Os sensores produzidos com materiais inorgânicos, uma opção a ser explorada pela equipe, podem apresentar melhor reprodutibilidade e otimizar a análise de alguns tipos de materiais. Contudo, é possível que a sensibilidade do sensor seja menor. "Para aplicações comerciais, seria a melhor saída", vislumbra o pesquisador do IFSC.
No
café há centenas de substâncias químicas, mas não é necessário que
saibamos quais são essas substâncias para sabermos que estamos bebendo
café. [Imagem: Embrapa Instrumentação]
O conceito de língua eletrônica foi também estendido ao conceito de biossensores.
"Nós não temos na nossa unidade sensorial um equipamento que reconheça especificamente a molécula que queremos detectar, mas logo percebemos que não há motivo para essa limitação", observa Osvaldo.
Um exemplo é um par antígeno-anticorpo: os antígenos são moléculas específicas que reconhecem apenas o anticorpo característico daquele antígeno.
Este é o princípio que é empregado nos biossensores para análises clínicas, no diagnóstico de doenças. "O antígeno reconhece um anticorpo específico e, se isso der um resultado positivo, significa que o indivíduo está doente," explica o pesquisador.
Essa aplicação biomédica da língua eletrônica vem sendo testada desde 2007.
"Esse é o diferencial que torna nosso projeto pioneiro no mundo", aponta Osvaldo.
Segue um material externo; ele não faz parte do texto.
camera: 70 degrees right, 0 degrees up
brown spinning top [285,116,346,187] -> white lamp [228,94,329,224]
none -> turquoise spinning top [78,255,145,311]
Dentre os resultados obtidos no âmbito desta aplicação, os pesquisadores foram capazes de fabricar um biossensor que distingue a leishmaniose da doença de Chagas, doenças muito similares e que, mesmo com os imunossensores mais sofisticados, ainda ocasionavam falsos positivos.
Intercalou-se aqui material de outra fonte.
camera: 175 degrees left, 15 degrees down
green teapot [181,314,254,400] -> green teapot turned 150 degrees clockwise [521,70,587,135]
Resultados mais homogêneos
Mas por que o assunto é tão atual, mesmo depois de dez anos de pesquisas?
Primeiro, devido a esta dificuldade de predefinição dos materiais utilizados como sensores. Segundo, porque a aplicação ainda não está disponível e difundida no mercado.
Nas aplicações mais nobres, a alta sensibilidade dos sensores é o próprio "calcanhar de Aquiles" do projeto, porque qualquer mudança do material significa mudança nas propriedades, o que exige a substituição de alguma unidade sensorial.
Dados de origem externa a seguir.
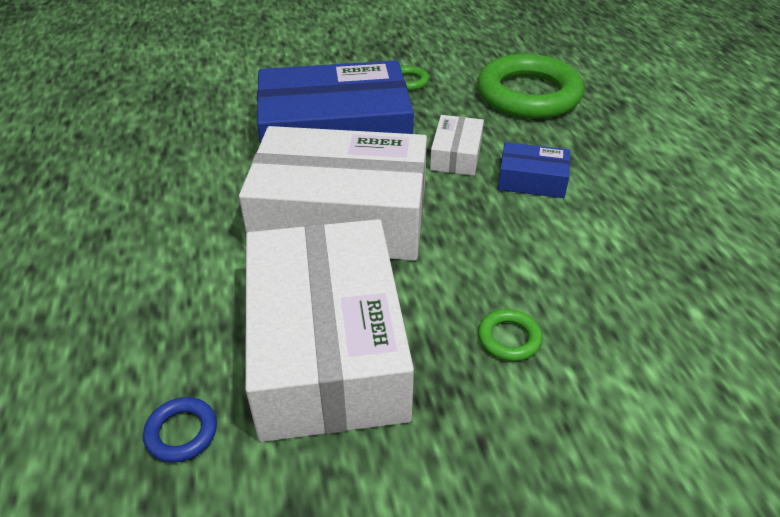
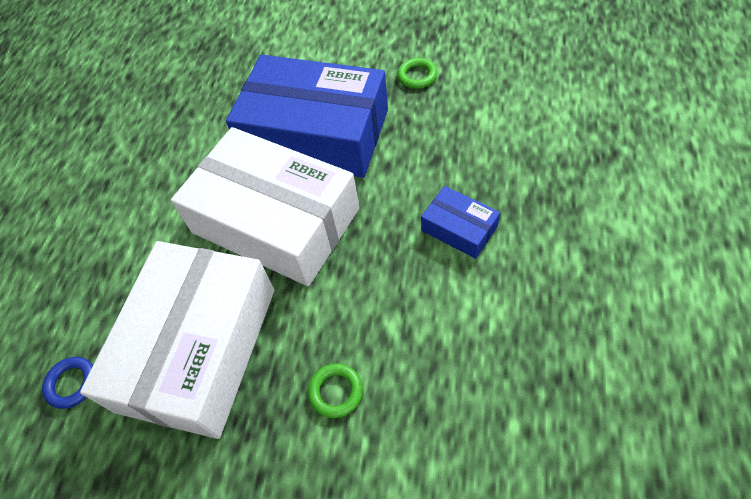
camera: 30 degrees right, 15 degrees up
white box [430,115,484,176] -> none
green ring [477,54,584,119] -> none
Então, para obter dados de uma série de amostras, seria necessário recalibrar todo o sistema, ou a língua eletrônica forneceria resultados diferentes. "Ainda precisamos resolver este problema para colocar uma língua eletrônica de alto nível no mercado", conta Osvaldo.
"Esta é uma meta que perseguimos pensando a longo prazo, porque ainda há muito trabalho à frente, então a língua eletrônica continuará sendo notícia," finaliza ele.